David Saint, literary executor of the Arthur Laurents Estate, said in a statement: “Arthur always believed the only reason to revive West Side Story on Broadway was to bring a new perspective to the material. Ivo van Hove is sure to do just that.”
On behalf of Bernstein, the composer’s daughter Jamie Bernstein said: “The Bernstein Office and siblings are thrilled at this opportunity to see West Side Story staged anew in its own location, New York City. The show’s theme of love destroyed by hatred and intolerance is as poignant today as it was in Shakespeare’s time — but the story line involving the mistreatment of Puerto Rican immigrants makes West Side Story more timely now than ever.”
The project marks an unexpected new direction for van Hove, one of the most influential theater directors to emerge in recent decades. While he has worked extensively putting an idiosyncratic new stamp on classic American and European dramas, as well as famous films, his experience with musicals to date has been limited to the Dutch premiere of Rent in 2000 and the alt-musical Lazarus in 2015, on which he collaborated with David Bowie and playwright Enda Walsh.
However, van Hove has a long history of staging operas across Europe, including Boris Godunov at Paris Opera; Lulu, Salome and the entire Ring des Nibelungen at the Dutch National Opera; and the 2014 world premiere in Madrid of Brokeback Mountain, with a libretto by novelist Annie Proulx and a score by American composer Charles Wuorinen.
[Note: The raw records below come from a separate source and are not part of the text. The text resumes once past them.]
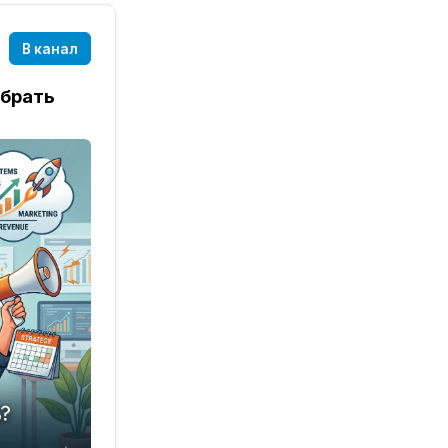
В канал
ыбрать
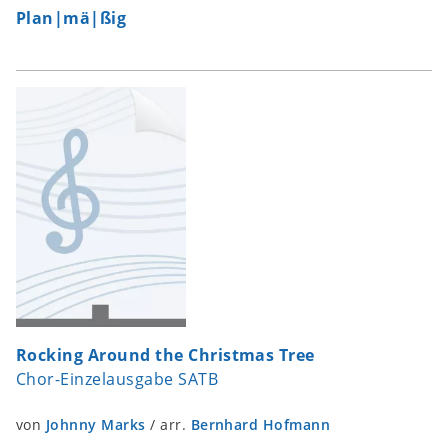
Plan|mä|ßig
Rocking Around the Christmas Tree
Chor-Einzelausgabe SATB
von
Johnny Marks
/
arr.
Bernhard Hofmann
“Music is a real love of mine,” said van Hove. “Also in my theater productions there is a music score going on the whole time, not in the background but as a real character.”
“This is Ivo van Hove’s first Broadway musical, and I’m eager to see what he does with it,” said Sondheim in a statement. “What keeps theater alive over time is reinterpretation, and when that reinterpretation is as invigorating as his productions of A View From the Bridge and The Crucible, it makes for something to look forward to with excitement.”
Also in the pipeline for van Hove in 2019 is a London stage adaptation of the classic Bette Davis backstage drama All About Eve. While casting has not been officially confirmed, word has leaked that Gillian Anderson will take on the role of imperious Broadway diva Margo Channing, while Lily James will play Eve Harrington, the fawning acolyte revealed to be a supreme opportunist.
Van Hove’s production for La Comedie-Francaise of The Damned, based on the Luchino Visconti film, will play New York’s Park Avenue Armory this month, running July 17-28.